When writing out the listing below, reproduce every word exactly and skip the pictures.

▶ Data section:
========================
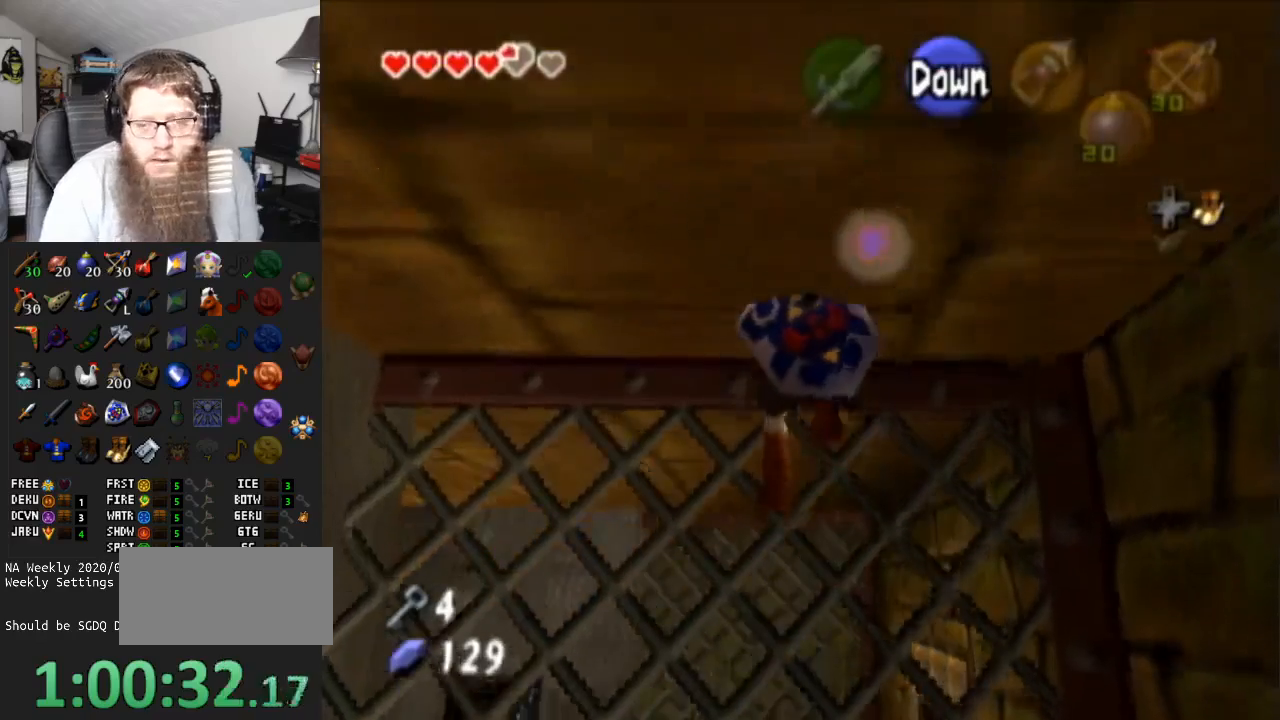
{"buttons": [], "left_stick": "up", "right_stick": "center", "events": []}
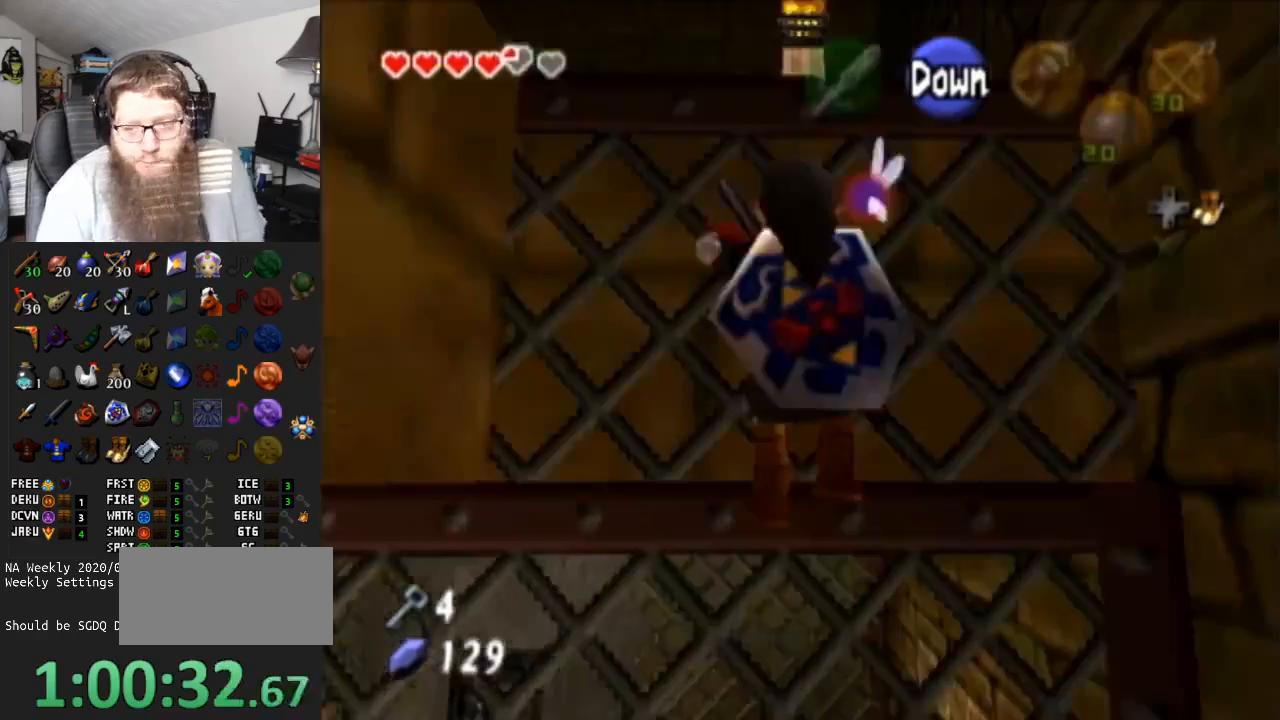
{"buttons": [], "left_stick": "up", "right_stick": "center", "events": []}
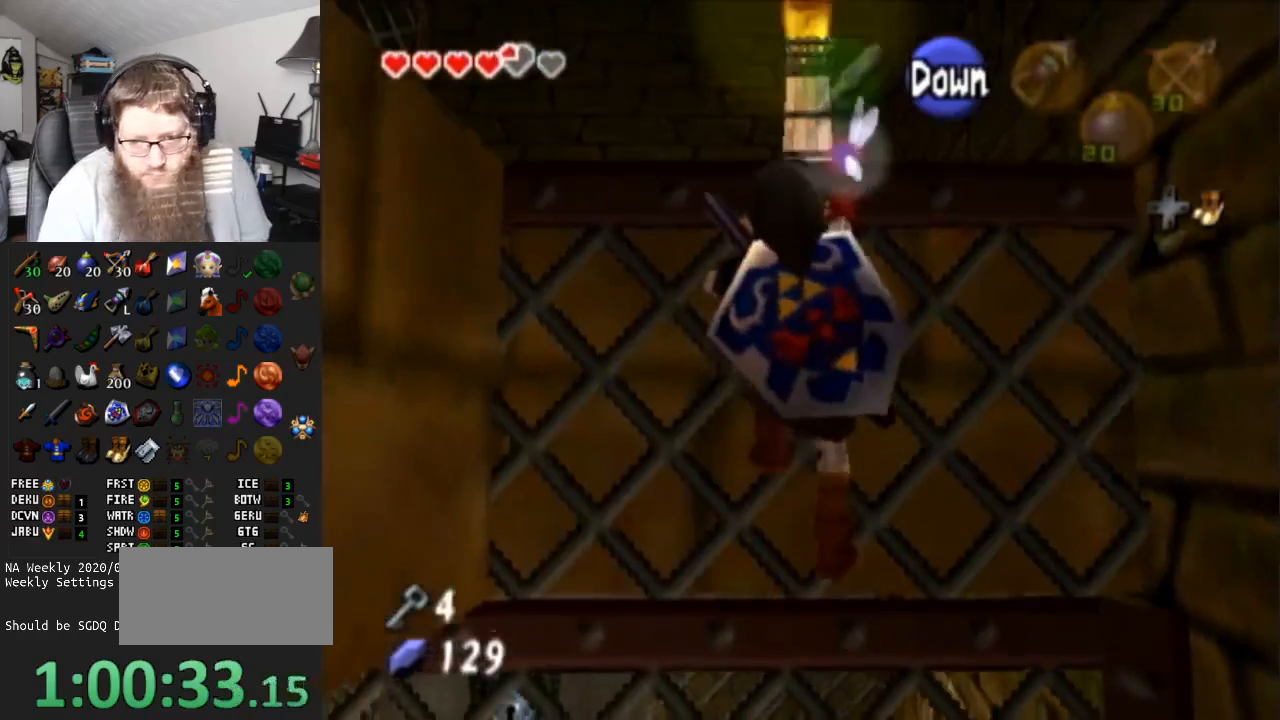
{"buttons": [], "left_stick": "center", "right_stick": "center", "events": [[467, "left_stick", "center"]]}
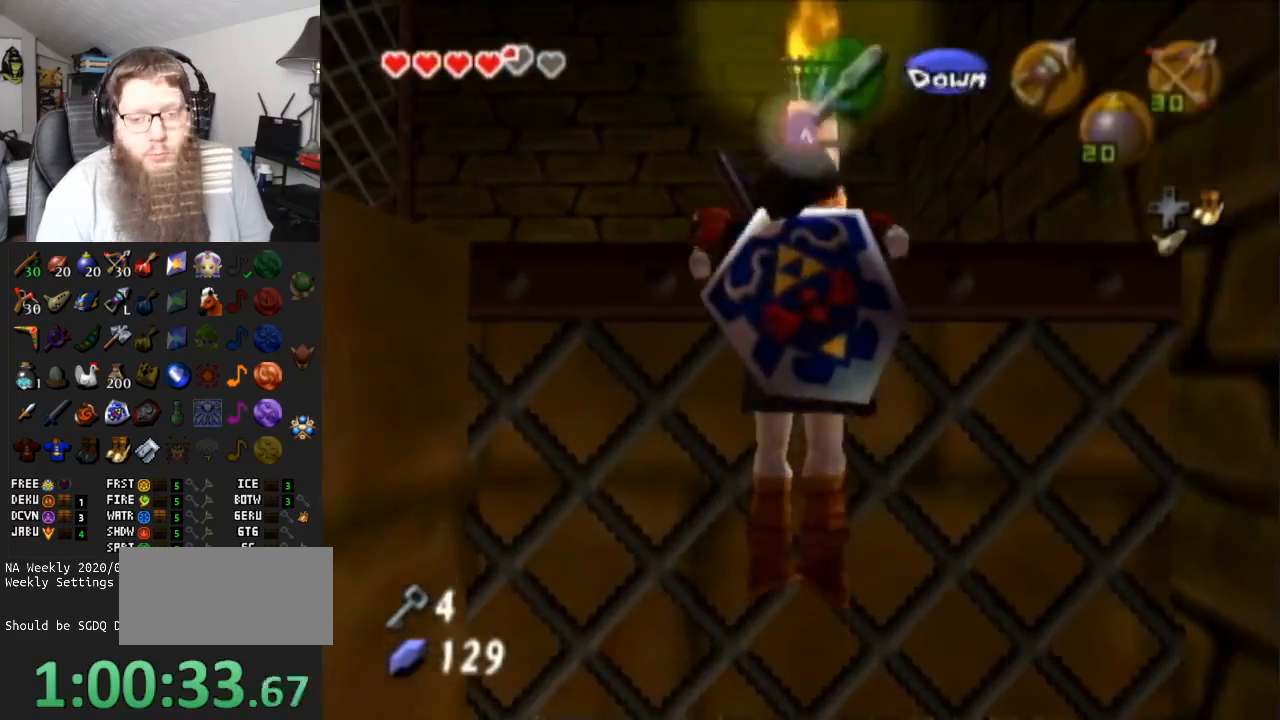
{"buttons": [], "left_stick": "up-left", "right_stick": "center", "events": [[183, "left_stick", "up-left"]]}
========================
▶ Answer box:
{"buttons": [], "left_stick": "up", "right_stick": "center", "events": []}
{"buttons": [], "left_stick": "up", "right_stick": "center", "events": []}
{"buttons": [], "left_stick": "center", "right_stick": "center", "events": [[467, "left_stick", "center"]]}
{"buttons": [], "left_stick": "up-left", "right_stick": "center", "events": [[183, "left_stick", "up-left"]]}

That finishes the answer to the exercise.